------ AVAILABLE DATA ------

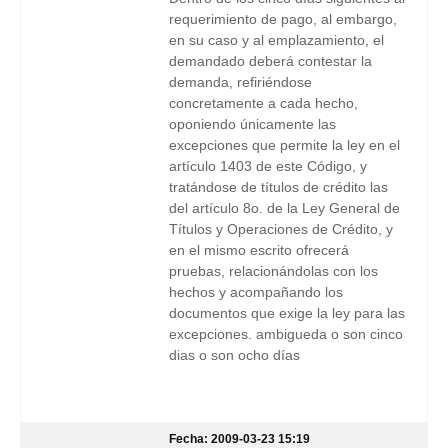
requerimiento de pago, al embargo,
en su caso y al emplazamiento, el
demandado deberá contestar la
demanda, refiriéndose
concretamente a cada hecho,
oponiendo únicamente las
excepciones que permite la ley en el
artículo 1403 de este Código, y
tratándose de títulos de crédito las
del artículo 8o. de la Ley General de
Títulos y Operaciones de Crédito, y
en el mismo escrito ofrecerá
pruebas, relacionándolas con los
hechos y acompañando los
documentos que exige la ley para las
excepciones. ambigueda o son cinco
dias o son ocho días
Fecha: 2009-03-23 15:19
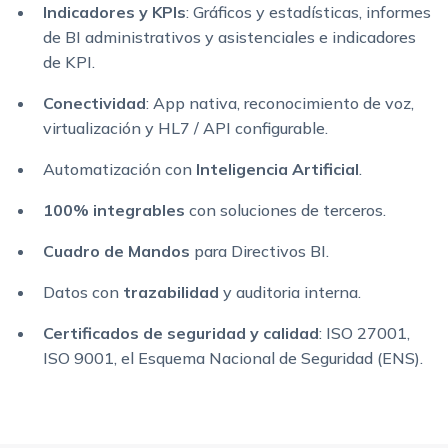
Indicadores y KPIs
: Gráficos y estadísticas, informes
de BI administrativos y asistenciales e indicadores
de KPI.
Conectividad
: App nativa, reconocimiento de voz,
virtualización y HL7 / API configurable.
Automatización con
Inteligencia Artificial
.
100% integrables
con soluciones de terceros.
Cuadro de Mandos
para Directivos BI.
Datos con
trazabilidad
y auditoria interna.
Certificados de seguridad y calidad
: ISO 27001,
ISO 9001, el Esquema Nacional de Seguridad (ENS).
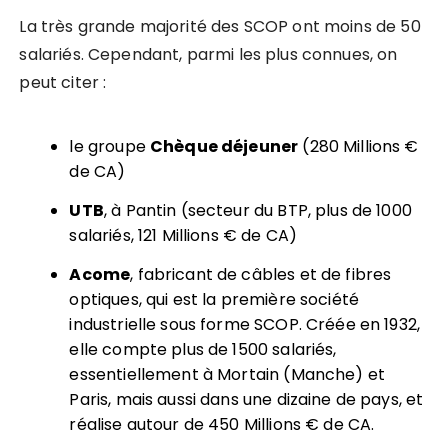
La très grande majorité des SCOP ont moins de 50
salariés. Cependant, parmi les plus connues, on
peut citer :
le groupe
Chèque déjeuner
(280 Millions €
de CA)
UTB
, à Pantin (secteur du BTP, plus de 1000
salariés, 121 Millions € de CA)
Acome
, fabricant de câbles et de fibres
optiques, qui est la première société
industrielle sous forme SCOP. Créée en 1932,
elle compte plus de 1500 salariés,
essentiellement à Mortain (Manche) et
Paris, mais aussi dans une dizaine de pays, et
réalise autour de 450 Millions € de CA.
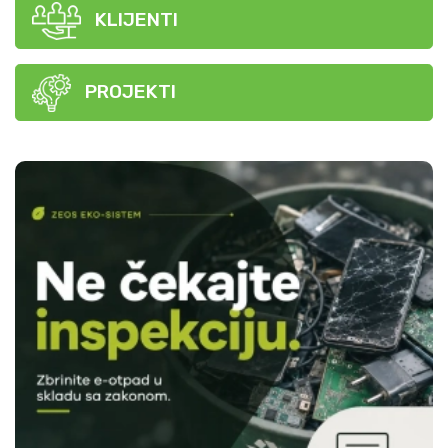
KLIJENTI
PROJEKTI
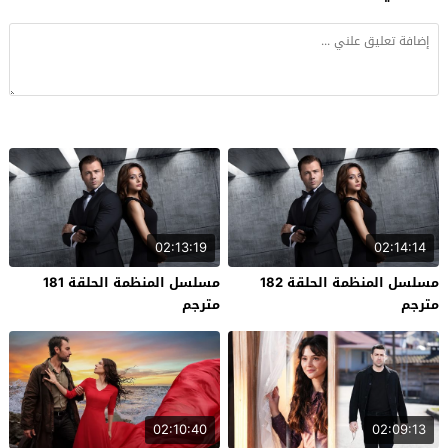
02:13:19
02:14:14
مسلسل المنظمة الحلقة 182
مسلسل المنظمة الحلقة 181
مترجم
مترجم
02:10:40
02:09:13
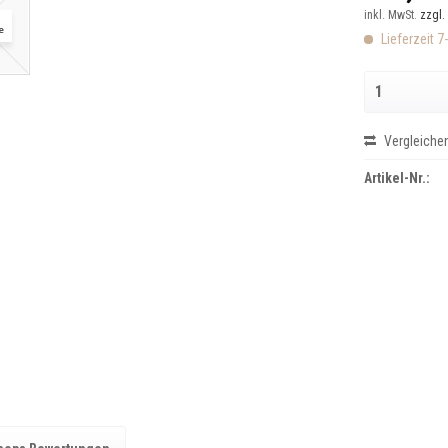
inkl. MwSt.
zzgl.
Lieferzeit 7
Vergleiche
Artikel-Nr.:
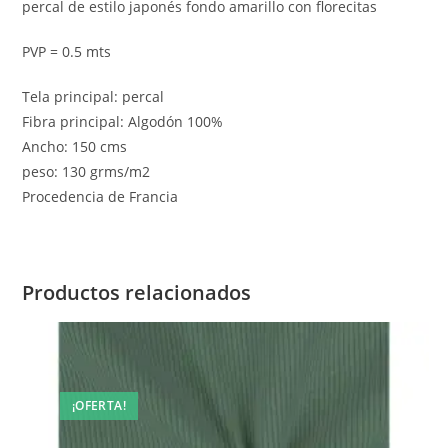
percal de estilo japonés fondo amarillo con florecitas
PVP = 0.5 mts
Tela principal: percal
Fibra principal: Algodón 100%
Ancho: 150 cms
peso: 130 grms/m2
Procedencia de Francia
Productos relacionados
¡OFERTA!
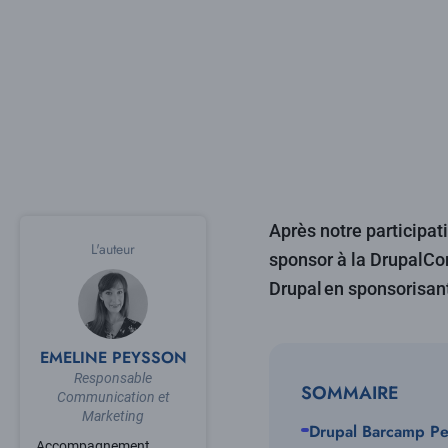
Après notre participa
L'auteur
sponsor à la DrupalCo
Drupal en sponsorisan
EMELINE PEYSSON
Responsable
SOMMAIRE
Communication et
Marketing
Drupal Barcamp Per
Accompagnement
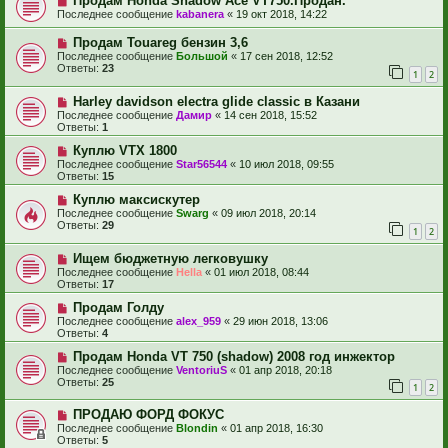
Продам Honda Shadow Ace VT750.Продан.
Последнее сообщение
kabanera
«
19 окт 2018, 14:22
Продам Touareg бензин 3,6
Последнее сообщение
Большой
«
17 сен 2018, 12:52
Ответы:
23
1
2
Harley davidson electra glide classic в Казани
Последнее сообщение
Дамир
«
14 сен 2018, 15:52
Ответы:
1
Куплю VTX 1800
Последнее сообщение
Star56544
«
10 июл 2018, 09:55
Ответы:
15
Куплю максискутер
Последнее сообщение
Swarg
«
09 июл 2018, 20:14
Ответы:
29
1
2
Ищем бюджетную легковушку
Последнее сообщение
Hella
«
01 июл 2018, 08:44
Ответы:
17
Продам Голду
Последнее сообщение
alex_959
«
29 июн 2018, 13:06
Ответы:
4
Продам Honda VT 750 (shadow) 2008 год инжектор
Последнее сообщение
VentoriuS
«
01 апр 2018, 20:18
Ответы:
25
1
2
ПРОДАЮ ФОРД ФОКУС
Последнее сообщение
Blondin
«
01 апр 2018, 16:30
Ответы:
5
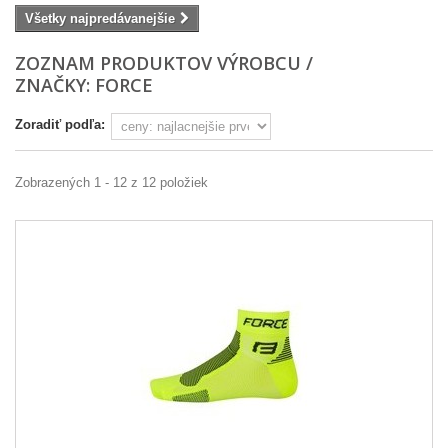
Všetky najpredávanejšie
ZOZNAM PRODUKTOV VÝROBCU /
ZNAČKY: FORCE
Zoradiť podľa:
Zobrazených 1 - 12 z 12 položiek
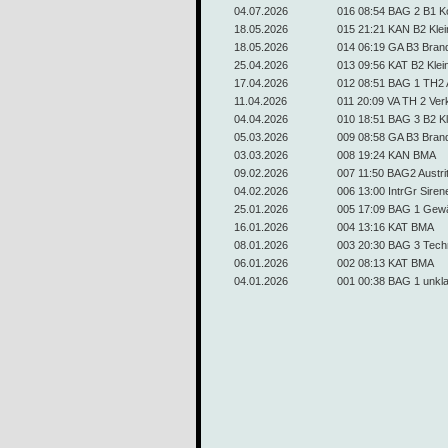
04.07.2026
016 08:54 BAG 2 B1 Ko
18.05.2026
015 21:21 KAN B2 Kle
18.05.2026
014 06:19 GA B3 Bra
25.04.2026
013 09:56 KAT B2 Klei
17.04.2026
012 08:51 BAG 1 TH2 Au
11.04.2026
011 20:09 VA TH 2 Ver
04.04.2026
010 18:51 BAG 3 B2 K
05.03.2026
009 08:58 GA B3 Bran
03.03.2026
008 19:24 KAN BMA
09.02.2026
007 11:50 BAG2 Austritt
04.02.2026
006 13:00 IntrGr Siren
25.01.2026
005 17:09 BAG 1 Gew
16.01.2026
004 13:16 KAT BMA
08.01.2026
003 20:30 BAG 3 Techn
06.01.2026
002 08:13 KAT BMA
04.01.2026
001 00:38 BAG 1 unkl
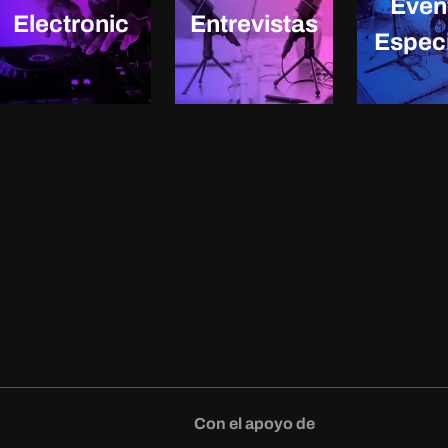
Even
Electronic
Entrevistas
Espec
Con el apoyo de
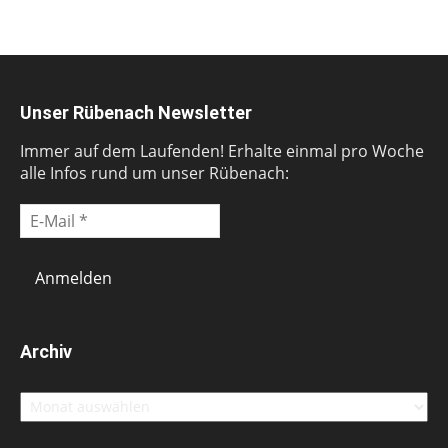
Unser Rübenach Newsletter
Immer auf dem Laufenden! Erhalte einmal pro Woche
alle Infos rund um unser Rübenach:
Archiv
Archiv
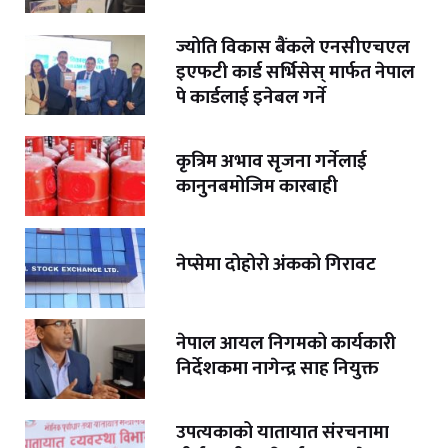
ज्योति विकास बैंकले एनसीएचएल
इएफटी कार्ड सर्भिसेस् मार्फत नेपाल
पे कार्डलाई इनेबल गर्ने
कृत्रिम अभाव सृजना गर्नेलाई
कानुनबमोजिम कारबाही
नेप्सेमा दोहोरो अंकको गिरावट
नेपाल आयल निगमको कार्यकारी
निर्देशकमा नागेन्द्र साह नियुक्त
उपत्यकाको यातायात संरचनामा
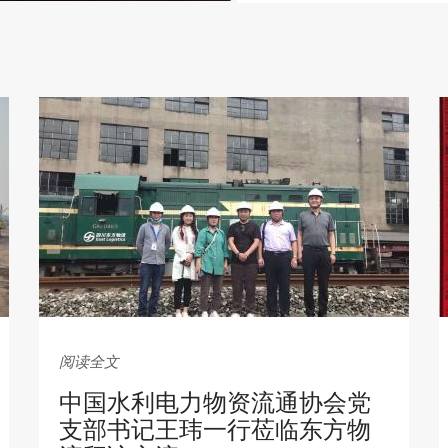
阅读全文
中国水利电力物资流通协会党
支部书记王玮一行莅临东方物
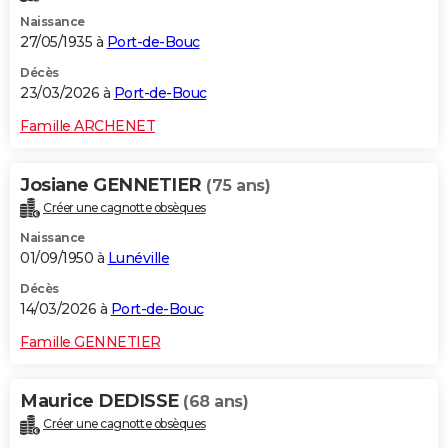
Naissance
27/05/1935 à
Port-de-Bouc
Décès
23/03/2026 à
Port-de-Bouc
Famille ARCHENET
Josiane GENNETIER
(75 ans)
Créer une cagnotte obsèques
Naissance
01/09/1950 à
Lunéville
Décès
14/03/2026 à
Port-de-Bouc
Famille GENNETIER
Maurice DEDISSE
(68 ans)
Créer une cagnotte obsèques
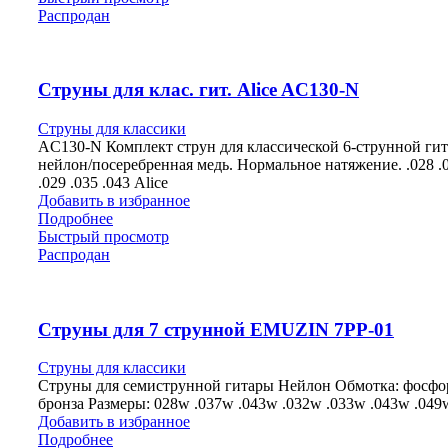
Распродан
Струны для клас. гит. Alice AC130-N
Струны для классики
AC130-N Комплект струн для классической 6-струнной гит
нейлон/посеребренная медь. Нормальное натяжение. .028 .0
.029 .035 .043 Alice
Добавить в избранное
Подробнее
Быстрый просмотр
Распродан
Струны для 7 струнной EMUZIN 7PP-01
Струны для классики
Струны для семиструнной гитары Нейлон Обмотка: фосфо
бронза Размеры: 028w .037w .043w .032w .033w .043w .049
Добавить в избранное
Подробнее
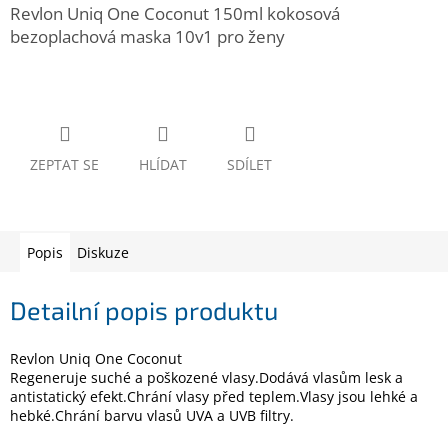
www.inpraise.cz
Revlon Uniq One Coconut 150ml kokosová
bezoplachová maska 10v1 pro ženy
Gaming
Telefony
a
tablety
ZEPTAT SE
HLÍDAT
SDÍLET
Cyklo
a
sport
Popis
Diskuze
Dílna
a
zahrada
Detailní popis produktu
Velké
Revlon Uniq One Coconut
spotřebiče
Regeneruje suché a poškozené vlasy.Dodává vlasům lesk a
antistatický efekt.Chrání vlasy před teplem.Vlasy jsou lehké a
hebké.Chrání barvu vlasů UVA a UVB filtry.
Počítače
a
notebooky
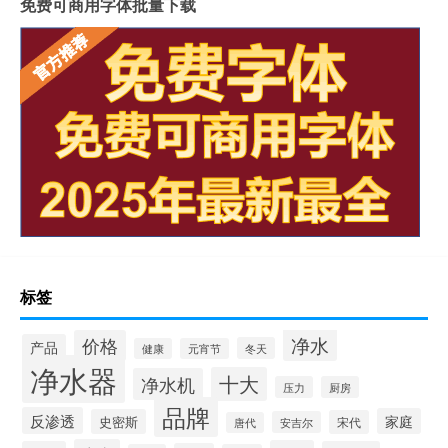
免费可商用字体批量下载
标签
净水
价格
产品
冬天
健康
元宵节
净水器
十大
净水机
压力
厨房
品牌
反渗透
家庭
史密斯
宋代
安吉尔
唐代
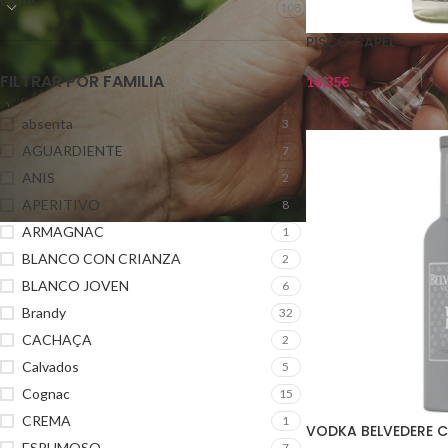
Otros
108
PISCO CAPEL
FILTRAR POR FAMILIA
16,35
€
absenta
3
AGUARDIENTE
7
ANIS
2
APERITIVO
8
ARMAGNAC
1
BLANCO CON CRIANZA
2
BLANCO JOVEN
6
Brandy
32
CACHAÇA
2
Calvados
5
Cognac
15
CREMA
1
VODKA BELVEDERE 
ESPUMOSO
7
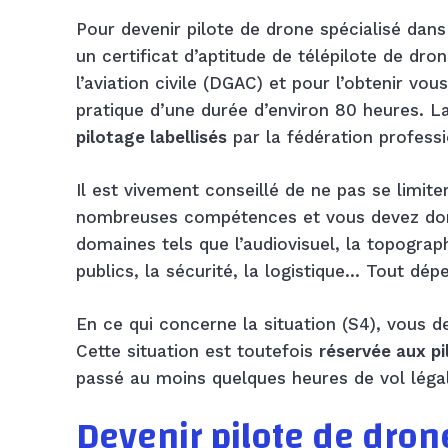
Pour devenir pilote de drone spécialisé dans
un certificat d’aptitude de télépilote de dro
l’aviation civile (DGAC) et pour l’obtenir v
pratique d’une durée d’environ 80 heures. 
pilotage labellisés
par la fédération professi
Il est vivement conseillé de ne pas se limite
nombreuses compétences et vous devez don
domaines tels que l’audiovisuel, la topograph
publics, la sécurité, la logistique… Tout dép
En ce qui concerne la situation (S4), vous de
Cette situation est toutefois
réservée aux pi
passé au moins quelques heures de vol lég
Devenir pilote de dron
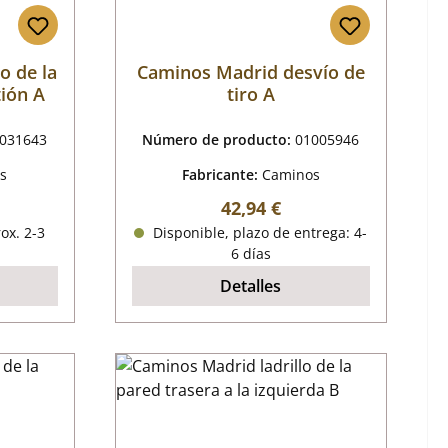
o de la
Caminos Madrid desvío de
ión A
tiro A
031643
Número de producto:
01005946
s
Fabricante:
Caminos
al:
Precio normal:
42,94 €
ox. 2-3
Disponible, plazo de entrega: 4-
6 días
Detalles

------

# REQUIRED WORK:
The reply should hold only the lines running from the top of the records to the line containing "tratándose de títulos de crédito las", both included, copied exactly with no pictures.

# ANSWER AREA:
requerimiento de pago, al embargo,
en su caso y al emplazamiento, el
demandado deberá contestar la
demanda, refiriéndose
concretamente a cada hecho,
oponiendo únicamente las
excepciones que permite la ley en el
artículo 1403 de este Código, y
tratándose de títulos de crédito las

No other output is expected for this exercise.